The purpose of this study was to understand the nature of the discourse utilized by Mexican American educational leaders in the debate over school finance reform in Texas. After thirty years of struggle toward equity in funding, legislative reform proposals and litigation to overturn the current system are now under consideration. This study examined how educational leaders privately situate their district’s financial health in the current system. It also delineates Mexican American school leadership public discourse in this context. Because education policy analysis and the politics of education are rarely examined through a critical race framework (López, 2003; Parker, 2003, pg. 154), a methodology utilizing this perspective was employed. A Latino Critical (LatCrit) Theory framework was utilized to further investigate how racial identity, social justice goals and political organization were addressed by the Mexican American participants (Haney López, 1998; Nuñez, 1999).
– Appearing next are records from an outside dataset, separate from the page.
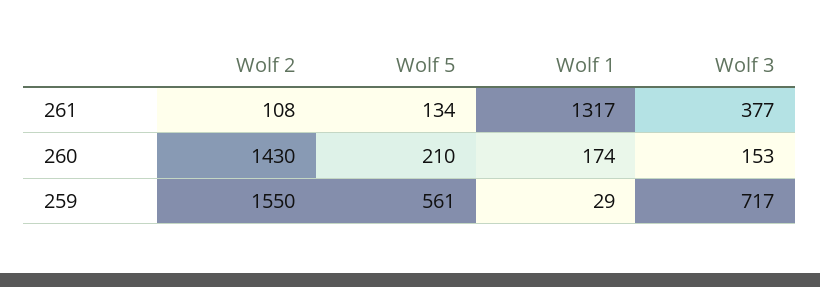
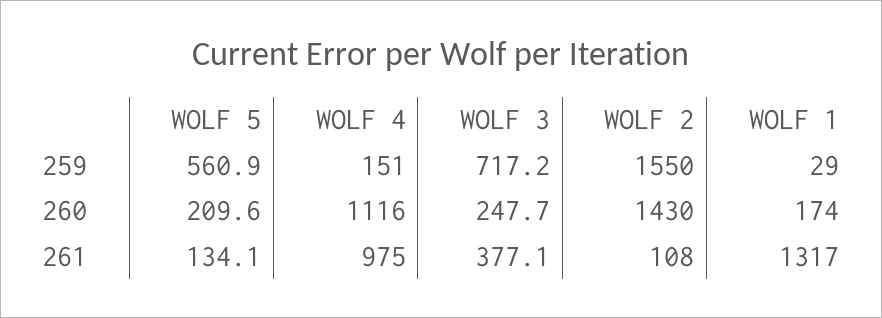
Wolf 3, 260: 153 -> 247.7
WOLF 4, 259: none -> 151
WOLF 4, 260: none -> 1116
WOLF 4, 261: none -> 975

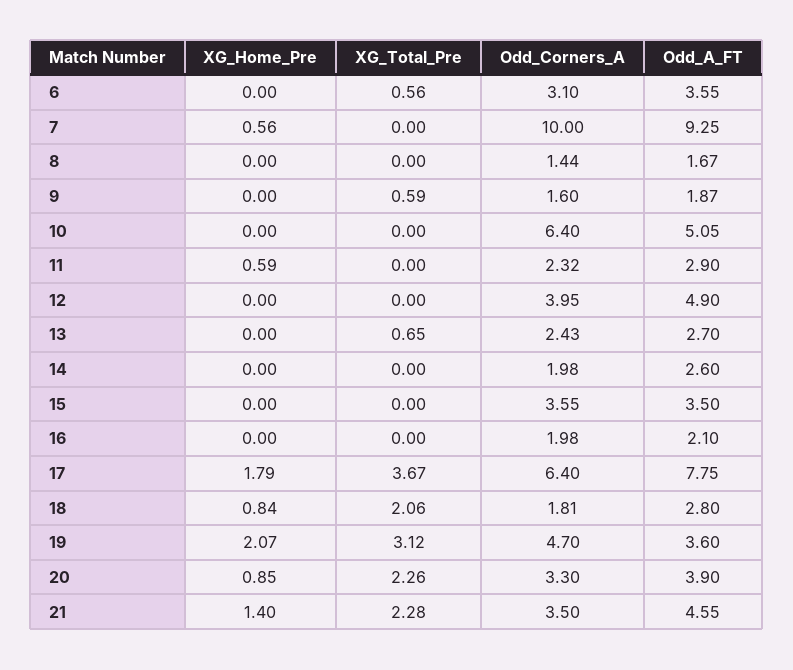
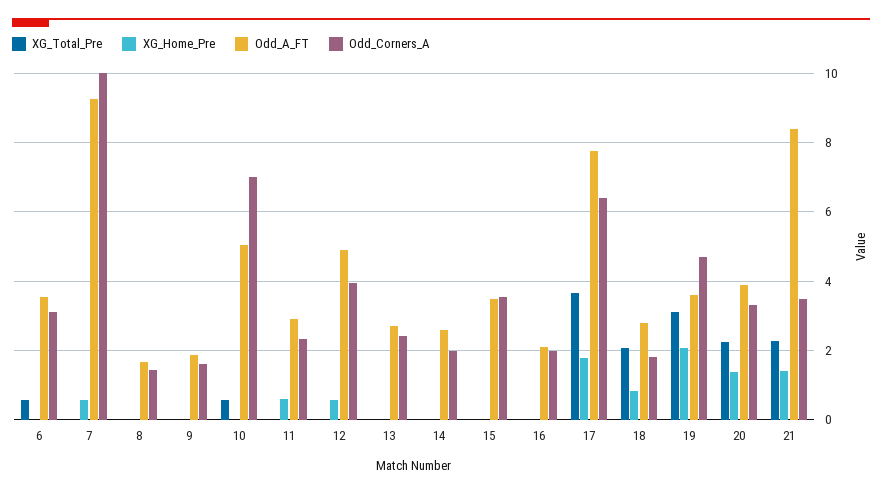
XG_Total_Pre, 9: 0.59 -> 0
XG_Total_Pre, 10: 0 -> 0.6
Odd_Corners_A, 10: 6.4 -> 7
XG_Home_Pre, 12: 0 -> 0.6
XG_Total_Pre, 13: 0.65 -> 0
XG_Home_Pre, 20: 0.85 -> 1.4
Odd_A_FT, 21: 4.55 -> 8.4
Interviews with school leadership, examination of legislative testimony and an analysis of state school finance policy were the primary methods of collecting data. The research suggests that school leadership discourse is informed by personal backgrounds in struggle, perseverance and work ethic. Political organization and advocacy is identified as an essential element of school leaders’ responsibilities, however, concepts of race and racism are defined narrowly and deemed ineffective in the political discourse. Although the educational leaders view school finance as unfair, inequitable, and insufficient, they deny the institutional role that racism plays. Whereas they negate the racial hierarchy instituted by the school finance system, they practice a racial, coalitional process of political participation and organization. This research further develops scholarship in educational administration, politics of education and education policy analysis. It continues on the emerging critical race policy analysis track laid by Parker (2003), heeds López’ (2003) call to introduce race analysis in the politics of education field, and builds upon the burgeoning LatCrit scholarship conducted by Solórzano & Yosso (2001). This research has implications for training school leadership in areas of critical race thought, policy analysis and politics of education. It directly connects to social justice, social activism and equity issues affecting Mexican American and marginalized communities of color.